It's an annual tradition in constitutional republics like ours: elected representatives gather and hold hearings to publicly scrutinize spending of our tax dollars before starting to shell them out.
Except when it comes to West Virginia and its regal Attorney General, Darrell McGraw.
He doesn't get grilled by lawmakers. McGraw grills them.
Earlier this week in Charleston for the second year running, members of West Virginia's State Senate Finance Committee got grilled and served up by McGraw.
McGraw appeared before the committee Wednesday, ostensibly to get their approval for his plan to spend taxpayer money running the Attorney General's office in 2008.
We don't mean to sound naive. Darrell McGraw doesn't ask for approval. He gets approval.
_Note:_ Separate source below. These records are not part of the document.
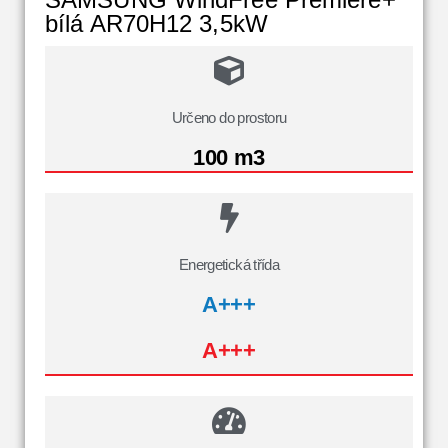
bílá AR70H12 3,5kW
Určeno do prostoru
100 m3
Energetická třída
A+++
A+++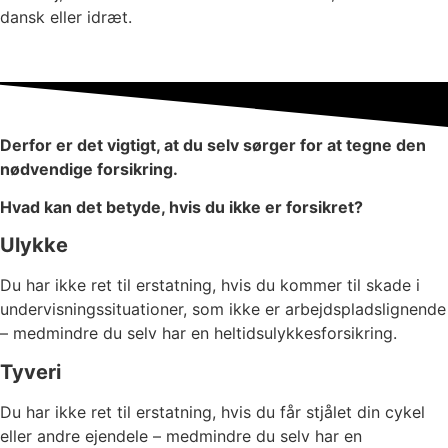
dansk eller idræt.
Derfor er det vigtigt, at du selv sørger for at tegne den
nødvendige forsikring.
Hvad kan det betyde, hvis du ikke er forsikret?
Ulykke
Du har ikke ret til erstatning, hvis du kommer til skade i
undervisningssituationer, som ikke er arbejdspladslignende
– medmindre du selv har en heltidsulykkesforsikring.
Tyveri
Du har ikke ret til erstatning, hvis du får stjålet din cykel
eller andre ejendele – medmindre du selv har en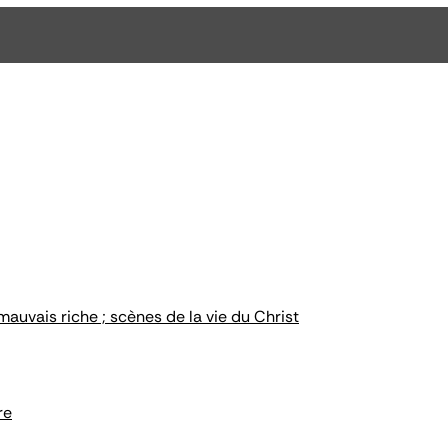
 mauvais riche ; scènes de la vie du Christ
re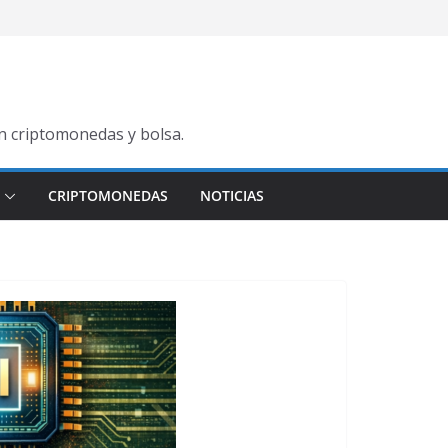
en criptomonedas y bolsa.
CRIPTOMONEDAS
NOTICIAS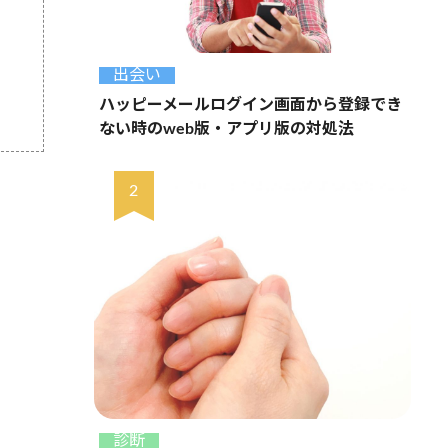
出会い
ハッピーメールログイン画面から登録でき
ない時のweb版・アプリ版の対処法
診断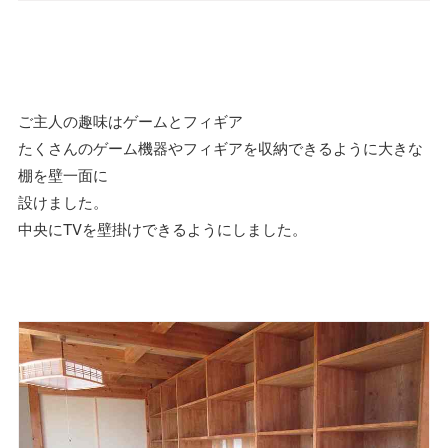
ご主人の趣味はゲームとフィギア
たくさんのゲーム機器やフィギアを収納できるように大きな
棚を壁一面に
設けました。
中央にTVを壁掛けできるようにしました。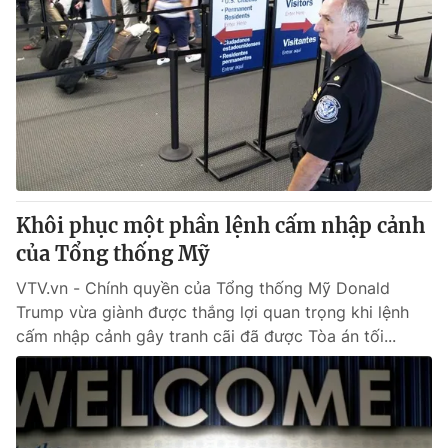
Khôi phục một phần lệnh cấm nhập cảnh
của Tổng thống Mỹ
VTV.vn - Chính quyền của Tổng thống Mỹ Donald
Trump vừa giành được thắng lợi quan trọng khi lệnh
cấm nhập cảnh gây tranh cãi đã được Tòa án tối...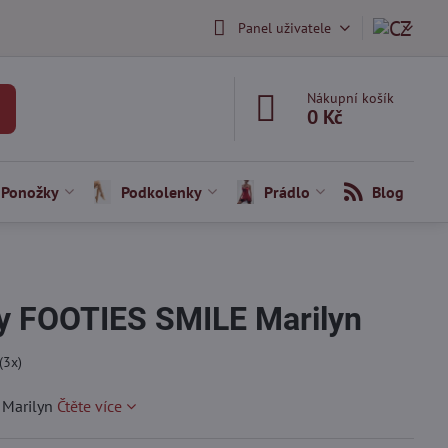
Panel uživatele
Nákupní košík
0 Kč
Ponožky
Podkolenky
Prádlo
Blog
y FOOTIES SMILE Marilyn
(
3
x)
 Marilyn
Čtěte více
Paying homage to West Virginia's bizzaro system of checks-and-balances, Committee Chair Sen. Walt Helmick and the others seemed unfazed by the fiscal affairs of their pseudo-governor.
Did they demand answers to obvious questions about his office's seemingly unauthorized activities and the millions of dollars West Virginia taxpayers may have to pay back? No.
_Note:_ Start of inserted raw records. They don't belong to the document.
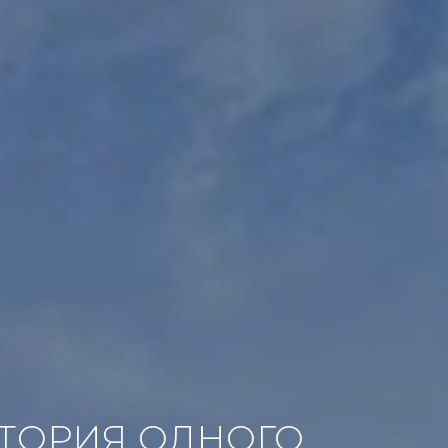
СТОРИЯ ОДНОГО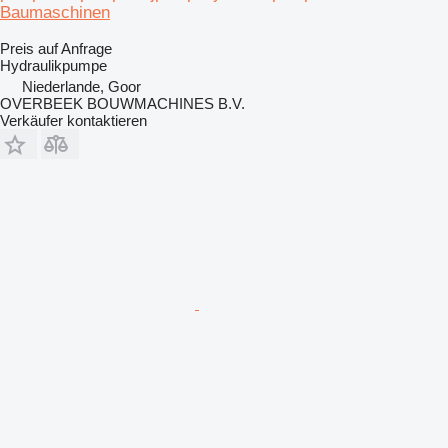
Baumaschinen
Preis auf Anfrage
Hydraulikpumpe
Niederlande, Goor
OVERBEEK BOUWMACHINES B.V.
Verkäufer kontaktieren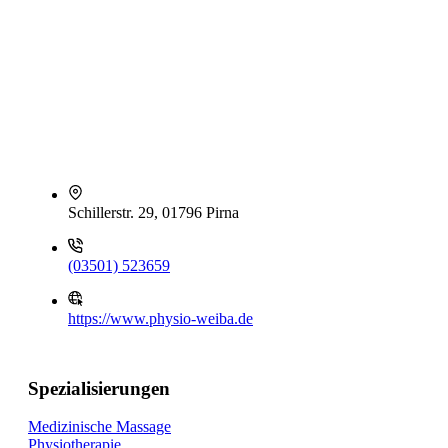
Schillerstr. 29, 01796 Pirna
(03501) 523659
https://www.physio-weiba.de
Spezialisierungen
Medizinische Massage
Physiotherapie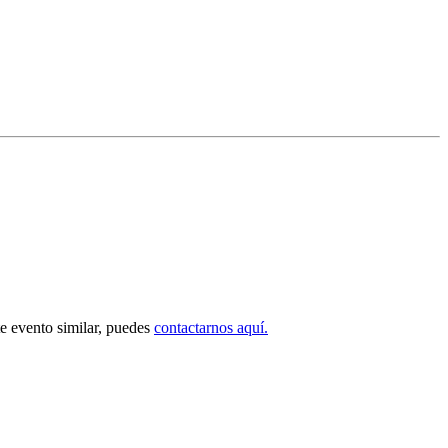
nte evento similar, puedes
contactarnos aquí.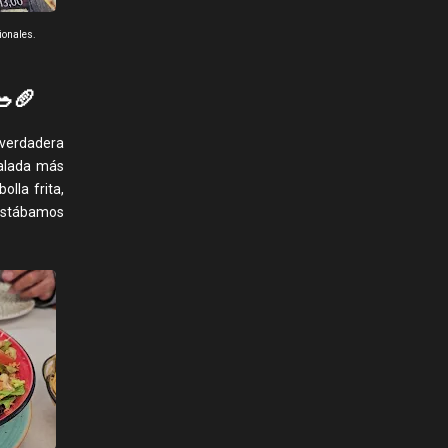
ionales.
🥖
 verdadera
salada más
lla frita,
 estábamos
Did they insist that McGraw come up with the funds to fill the $4.1 million state budget hole he created? No.
It appeared they didn't want to upset or make him uncomfortable -- at least while he was sitting there, right in front of them.
From his perspective, those pesky budget problems aren't his to solve.
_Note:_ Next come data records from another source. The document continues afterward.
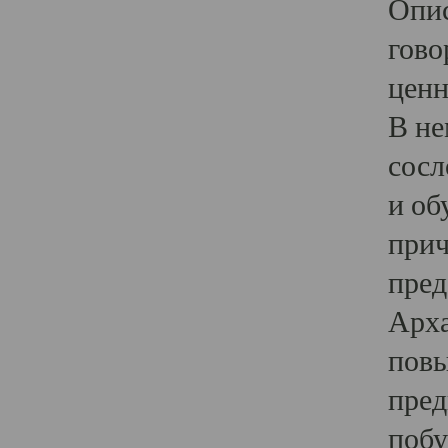
Опис
гово
ценн
В не
сосл
и об
прич
пред
Арха
повы
пред
побу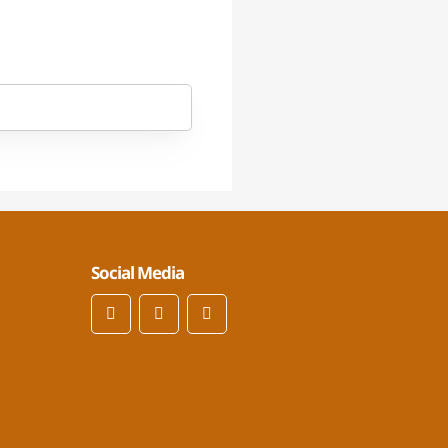
Social Media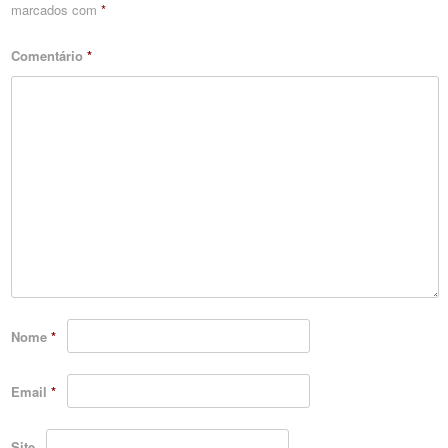
marcados com
*
Comentário
*
Nome
*
Email
*
Site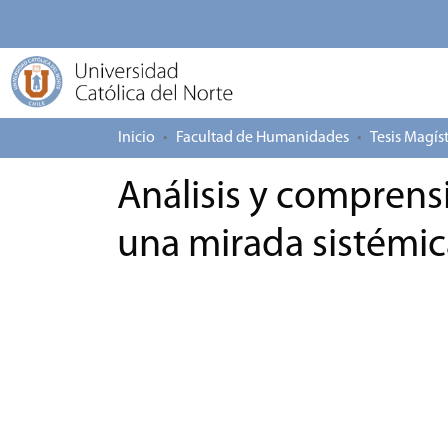
Inicio
Facultad de Humanidades
Tesis Magís
Análisis y comprens
una mirada sistémic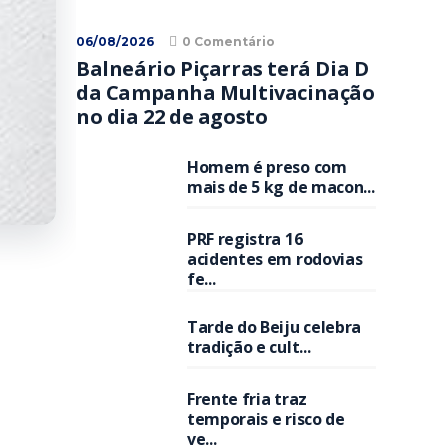
06/08/2026
0 Comentário
Balneário Piçarras terá Dia D
da Campanha Multivacinação
no dia 22 de agosto
Homem é preso com
mais de 5 kg de macon...
PRF registra 16
acidentes em rodovias
fe...
Tarde do Beiju celebra
tradição e cult...
Frente fria traz
temporais e risco de
ve...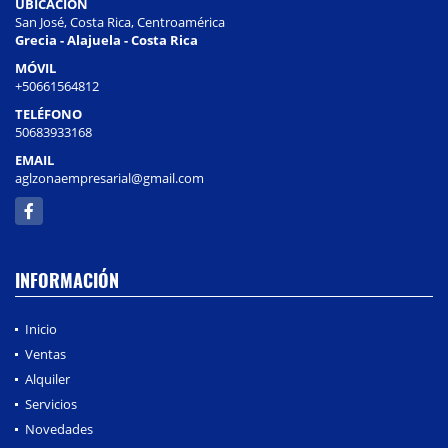
UBICACIÓN
San José, Costa Rica, Centroamérica
Grecia - Alajuela - Costa Rica
MÓVIL
+50661564812
TELÉFONO
50683933168
EMAIL
aglzonaempresarial@gmail.com
Facebook
INFORMACIÓN
Inicio
Ventas
Alquiler
Servicios
Novedades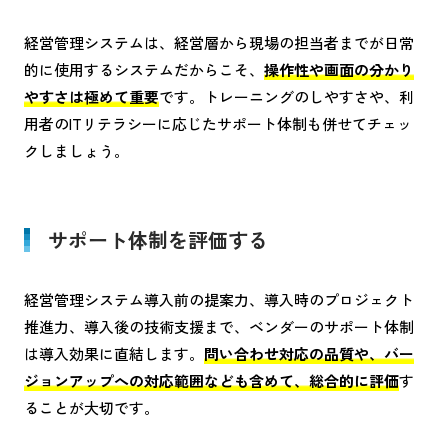
経営管理システムは、経営層から現場の担当者までが日常
的に使用するシステムだからこそ、
操作性や画面の分かり
やすさは極めて重要
です。トレーニングのしやすさや、利
用者のITリテラシーに応じたサポート体制も併せてチェッ
クしましょう。
サポート体制を評価する
経営管理システム導入前の提案力、導入時のプロジェクト
推進力、導入後の技術支援まで、ベンダーのサポート体制
は導入効果に直結します。
問い合わせ対応の品質や、バー
ジョンアップへの対応範囲なども含めて、総合的に評価
す
ることが大切です。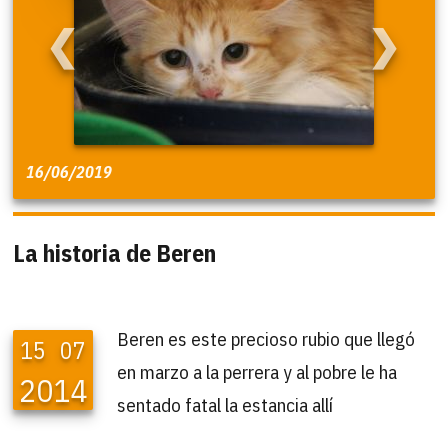
❮
❯
16/06/2019
La historia de Beren
Beren es este precioso rubio que llegó
15
07
en marzo a la perrera y al pobre le ha
2014
sentado fatal la estancia allí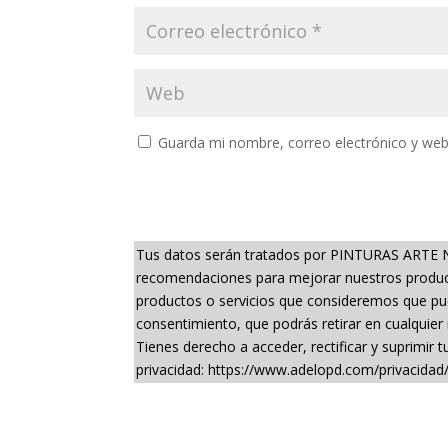
Guarda mi nombre, correo electrónico y web
Tus datos serán tratados por PINTURAS ARTE NUE
recomendaciones para mejorar nuestros producto
productos o servicios que consideremos que pued
consentimiento, que podrás retirar en cualquier
Tienes derecho a acceder, rectificar y suprimir
privacidad: https://www.adelopd.com/privacidad/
"The burden is back on the Legislature," McGraw demurred.
Last February, you might remember, McGraw sent his trusted deputy, Fran Hughes, to explain how his office -- not the Legislature or anyone else -- decides who gets the millions of dollars from lawsuit settlements brought by the state.
She at least paid lip service to questioners, even promising Helmick that the AG would stop dispersing settlement funds without prior approval. "(It) is not going to repeat itself in the future," she insisted.
But it did repeat itself just a few weeks later. Hughes shrugged her shoulders in response. The Senate is yet to demand to know why.
This time Mr. McGraw didn't promise anything to the Senators. Why should he?
McGraw doesn't make promises to us. The legislature promises to bow to his wishes, it seems.
We can think of a few 2008 promises that West Virginia voters should want to make and keep.